A Delta Air Lines implementou uma nova estratégia para contornar as tarifas de importação sobre aeronaves fabricadas na Europa, que atualmente são de 10%. A companhia começou a enviar motores de aeronaves Airbus A321neo para os Estados Unidos, em vez de transportar os aviões completos. Essa manobra visa evitar custos adicionais e lidar com a escassez de peças.
Os motores Pratt & Whitney estão sendo removidos das aeronaves na Europa e enviados para instalação em aviões já existentes nos EUA. Essa abordagem não apenas evita tarifas, mas também permite que a Delta utilize motores de novos modelos para substituir turbinas com falhas em aeronaves mais antigas da família A320neo. O CEO da Delta, Ed Bastian, confirmou que a companhia iniciou o envio de um número “muito pequeno” de motores novos.

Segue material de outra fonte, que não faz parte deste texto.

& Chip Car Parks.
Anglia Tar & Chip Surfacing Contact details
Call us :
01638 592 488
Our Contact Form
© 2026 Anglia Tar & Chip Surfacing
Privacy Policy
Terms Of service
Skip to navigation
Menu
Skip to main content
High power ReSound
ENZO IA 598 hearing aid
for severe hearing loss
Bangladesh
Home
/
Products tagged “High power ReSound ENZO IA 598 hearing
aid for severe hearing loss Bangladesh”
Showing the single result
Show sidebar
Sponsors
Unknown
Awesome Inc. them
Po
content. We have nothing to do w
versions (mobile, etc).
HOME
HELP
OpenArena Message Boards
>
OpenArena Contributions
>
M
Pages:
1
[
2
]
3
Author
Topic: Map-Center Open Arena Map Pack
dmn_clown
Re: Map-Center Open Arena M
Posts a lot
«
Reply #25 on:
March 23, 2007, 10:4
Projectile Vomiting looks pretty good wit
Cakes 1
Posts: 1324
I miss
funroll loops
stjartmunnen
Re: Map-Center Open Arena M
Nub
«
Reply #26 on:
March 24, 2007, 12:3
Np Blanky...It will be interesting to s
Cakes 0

Além disso, a Delta enfrenta desafios com a certificação de assentos para os novos aviões, o que tem atrasado a operação desses modelos. A empresa já havia adotado táticas semelhantes no passado, como redirecionar aeronaves para países como Amsterdã e Tóquio antes de levá-las aos EUA, evitando assim tarifas de importação.

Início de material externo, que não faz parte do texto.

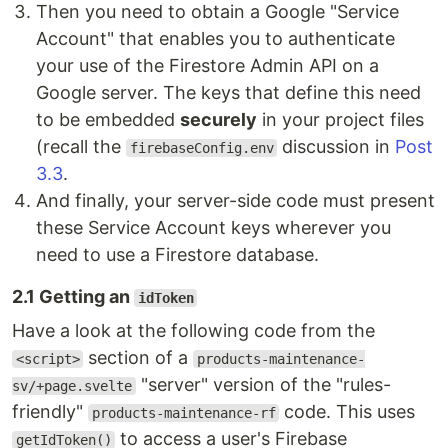
Then you need to obtain a Google "Service
Account" that enables you to authenticate
your use of the Firestore Admin API on a
Google server. The keys that define this need
to be embedded
securely
in your project files
(recall the
discussion in
Post
firebaseConfig.env
3.3
.
And finally, your server-side code must present
these Service Account keys wherever you
need to use a Firestore database.
2.1 Getting an
idToken
Have a look at the following code from the
section of a
<script>
products-maintenance-
"server" version of the "rules-
sv/+page.svelte
friendly"
code. This uses
products-maintenance-rf
to access a user's Firebase
getIdToken()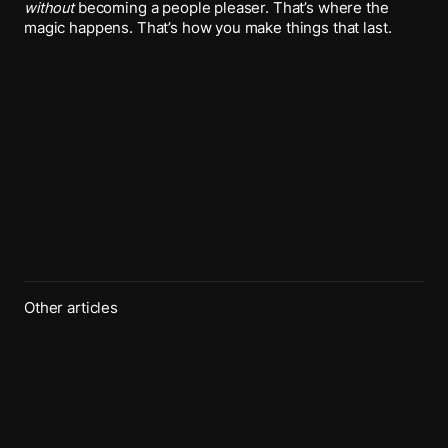
without
becoming a people pleaser. That’s where the
magic happens. That’s how you make things that last.
Other articles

A guerra comercial entre os EUA e a União Europeia tem intensificado essas práticas, levando empresas a buscar alternativas para driblar tarifas. O Departamento de Justiça dos EUA já sinalizou que aumentará a fiscalização sobre essas manobras, que podem infringir a lei. Um exemplo recente foi a multa de US$ 365 milhões aplicada à Ford por tentar importar vans de carga como carros de passeio para aproveitar tarifas mais baixas.